“34% of Californians say they are considering moving out of the state due to housing costs,” according to statistics from a new report from the Public Policy Institute of California.
It’s a nonprofit think tank founded in 1994 “to inform and improve public policy in California through independent, objective, nonpartisan research.” (Founded with a grant from Bill Hewlett of Hewlett-Packard, it also gets funding from the David and Lucile Packard Foundation). The report’s startling conclusion? “After a century of explosive growth, California is likely to become a slow-growing state.” After the year 2030 California’s seniors (older than 65) are expected to outnumber its children. “In 2020, California had nearly four residents ages 18-64 for every adult 65 and older. This ratio is expected to drop to 2.8 by 2030 and 2.2 by 2060, if current trends continue.”

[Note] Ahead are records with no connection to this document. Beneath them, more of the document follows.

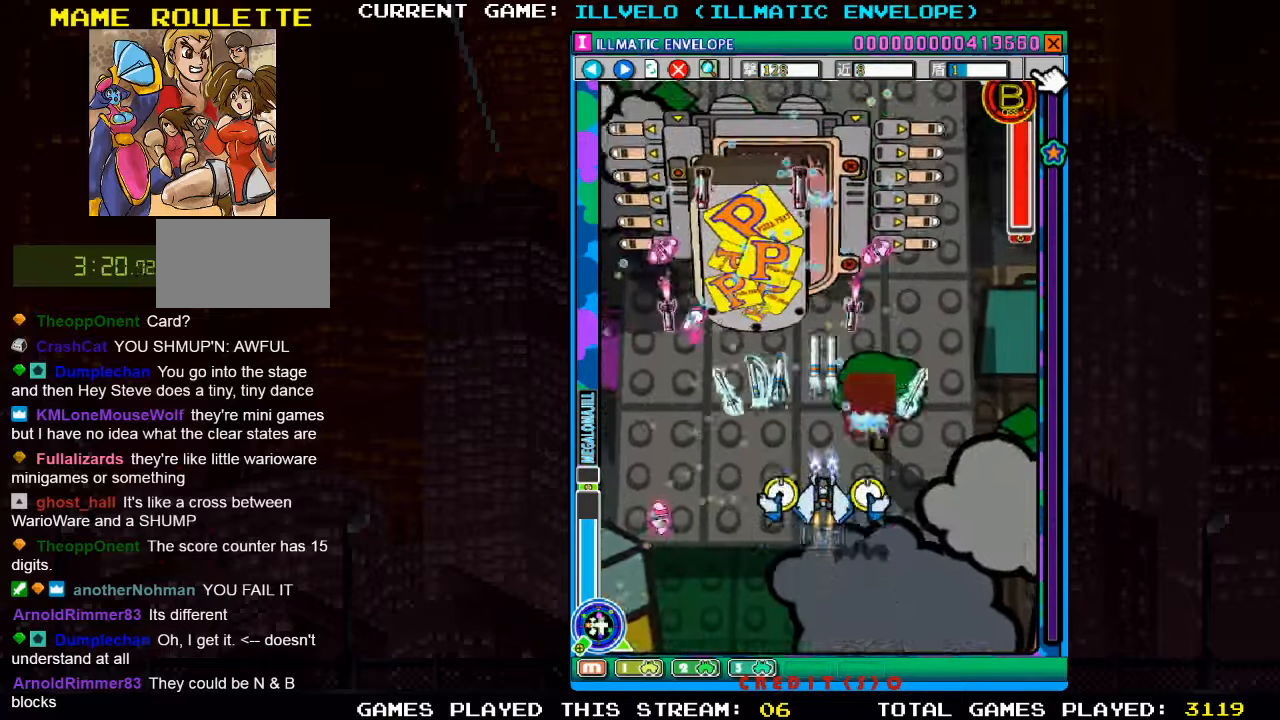
{"buttons": [], "left_stick": "center", "events": [[17, "TRIANGLE", "down"], [117, "left_stick", "center"], [334, "left_stick", "down-right"], [417, "TRIANGLE", "up"], [450, "SQUARE", "up"], [450, "left_stick", "center"]]}
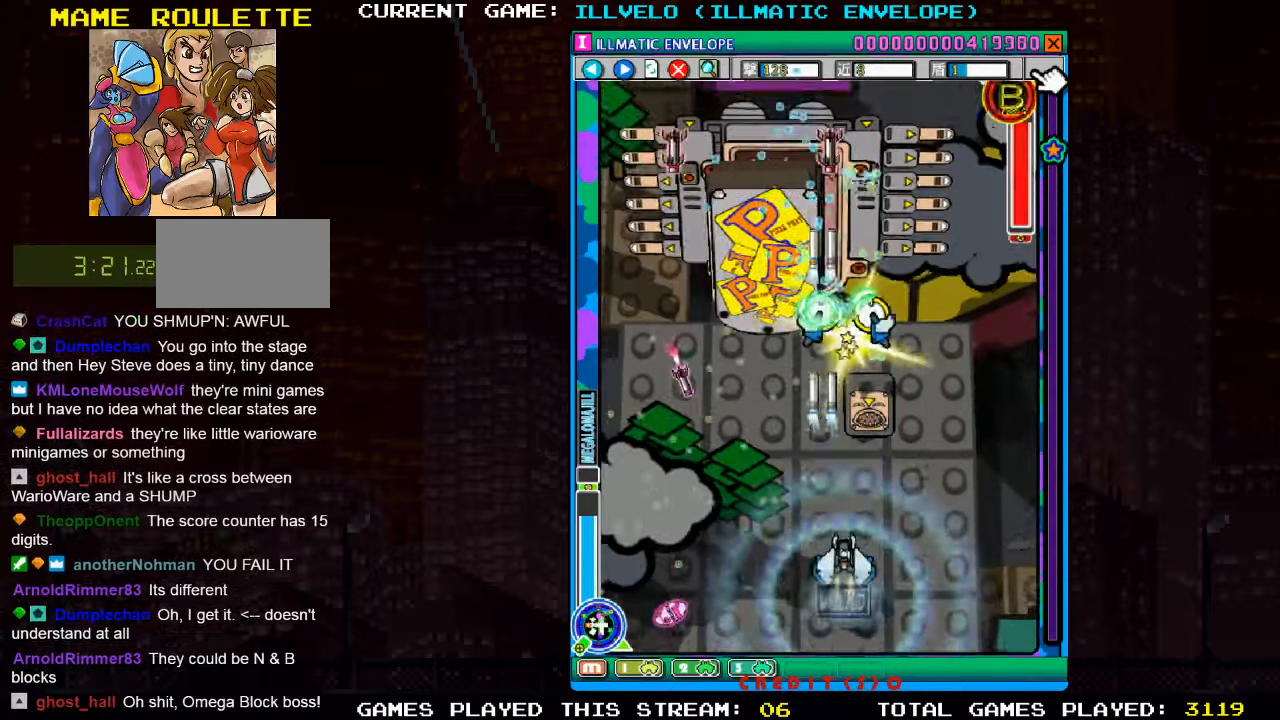
{"buttons": [], "left_stick": "center", "events": [[17, "SQUARE", "down"], [67, "left_stick", "down-right"], [100, "SQUARE", "up"], [183, "SQUARE", "down"], [250, "left_stick", "center"], [283, "SQUARE", "up"], [366, "SQUARE", "down"], [466, "SQUARE", "up"]]}
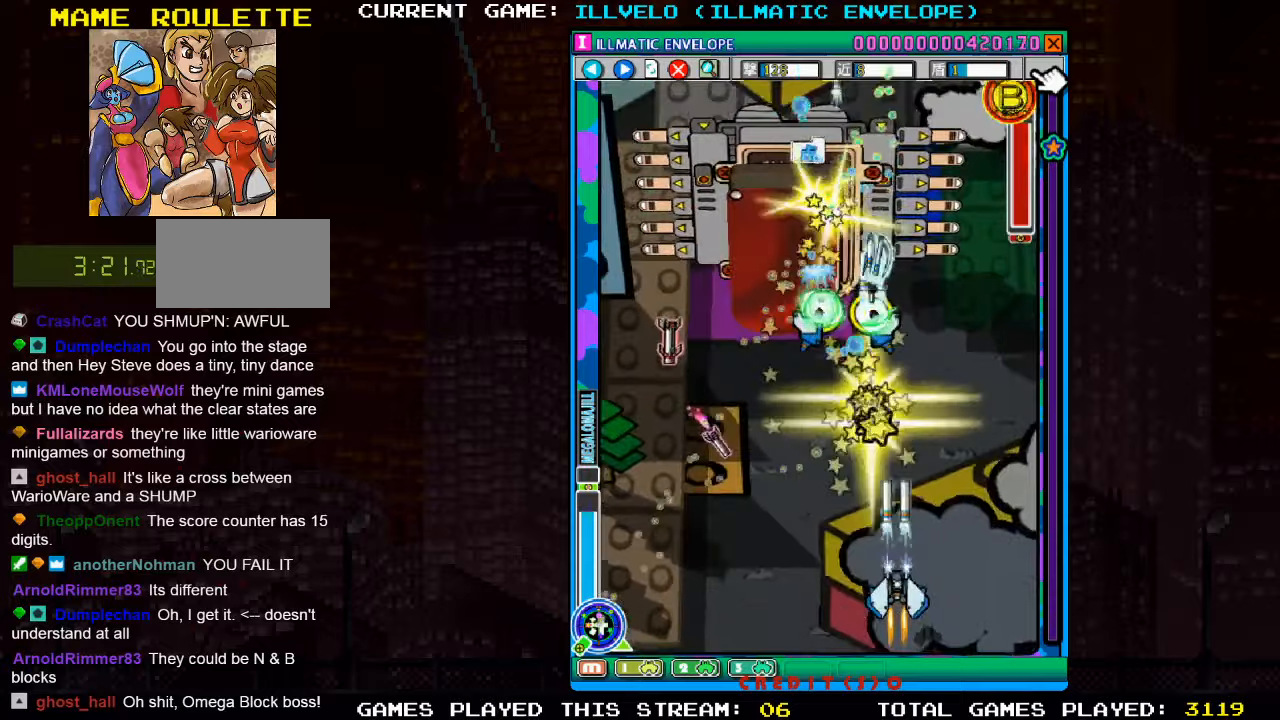
{"buttons": [], "left_stick": "right", "events": [[50, "SQUARE", "down"], [150, "SQUARE", "up"], [233, "SQUARE", "down"], [316, "SQUARE", "up"], [350, "left_stick", "right"], [416, "SQUARE", "down"], [500, "SQUARE", "up"]]}
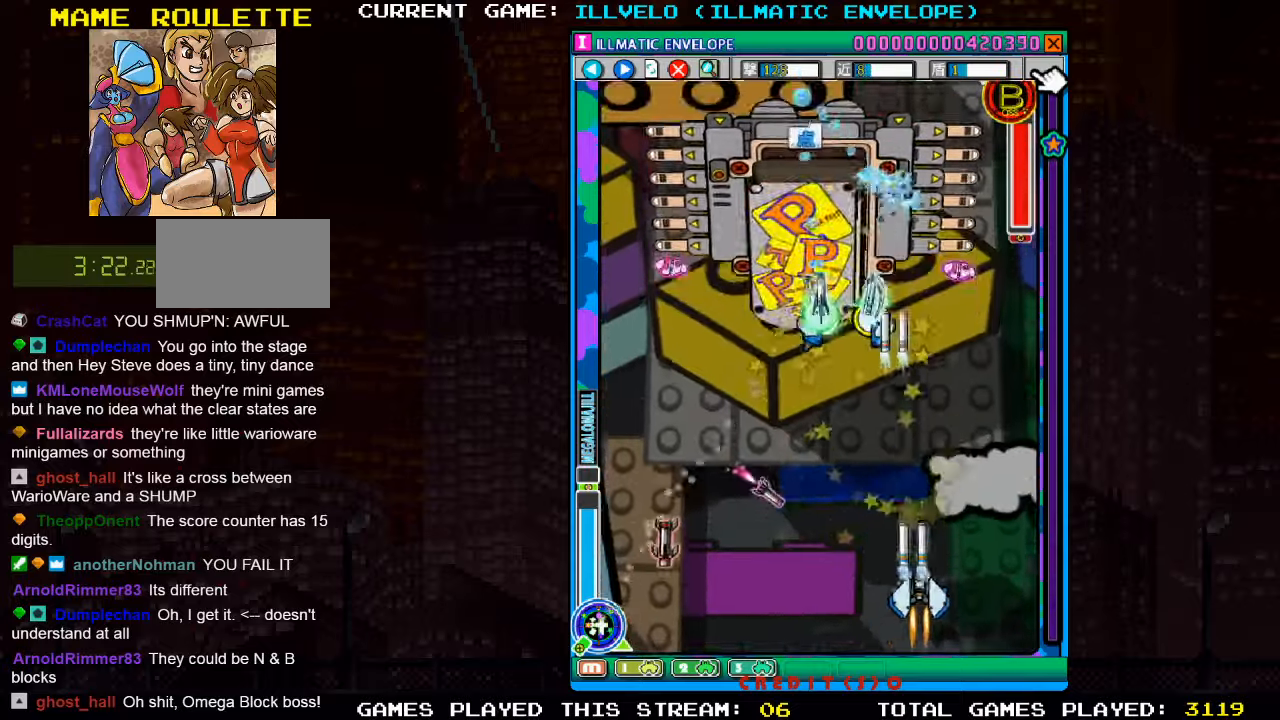
{"buttons": ["SQUARE"], "left_stick": "center", "events": [[66, "left_stick", "center"], [83, "SQUARE", "down"], [200, "SQUARE", "up"], [283, "SQUARE", "down"], [383, "SQUARE", "up"], [450, "SQUARE", "down"]]}
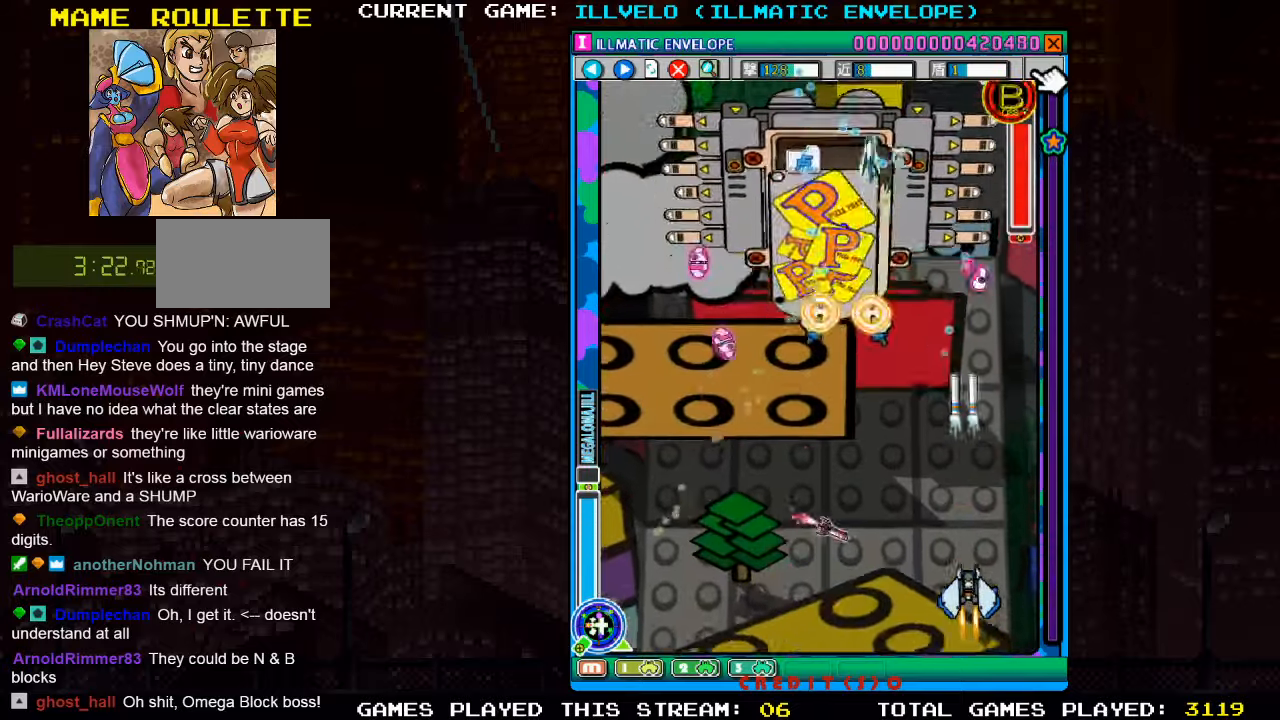
{"buttons": ["SQUARE"], "left_stick": "left", "events": [[50, "SQUARE", "up"], [83, "left_stick", "up"], [133, "SQUARE", "down"], [233, "SQUARE", "up"], [250, "left_stick", "up-left"], [283, "SQUARE", "down"], [400, "SQUARE", "up"], [466, "SQUARE", "down"], [500, "left_stick", "left"]]}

Births are outpacing deaths by over 106,000 people a year. (Even during the pandemic California had a lower COVID mortality rate than most states.) And international immigration remained a net positive with a 90,000-person increase in 2022. Yet all of this was offset in 2022 by a net loss of 407,000 people migrating out of the state.
California already has a population of 39 million — but the full report cites July 2023 projections from the state’s Department of Finance that now “suggest that the state population will plateau between 39 and 40 million residents in the long term.”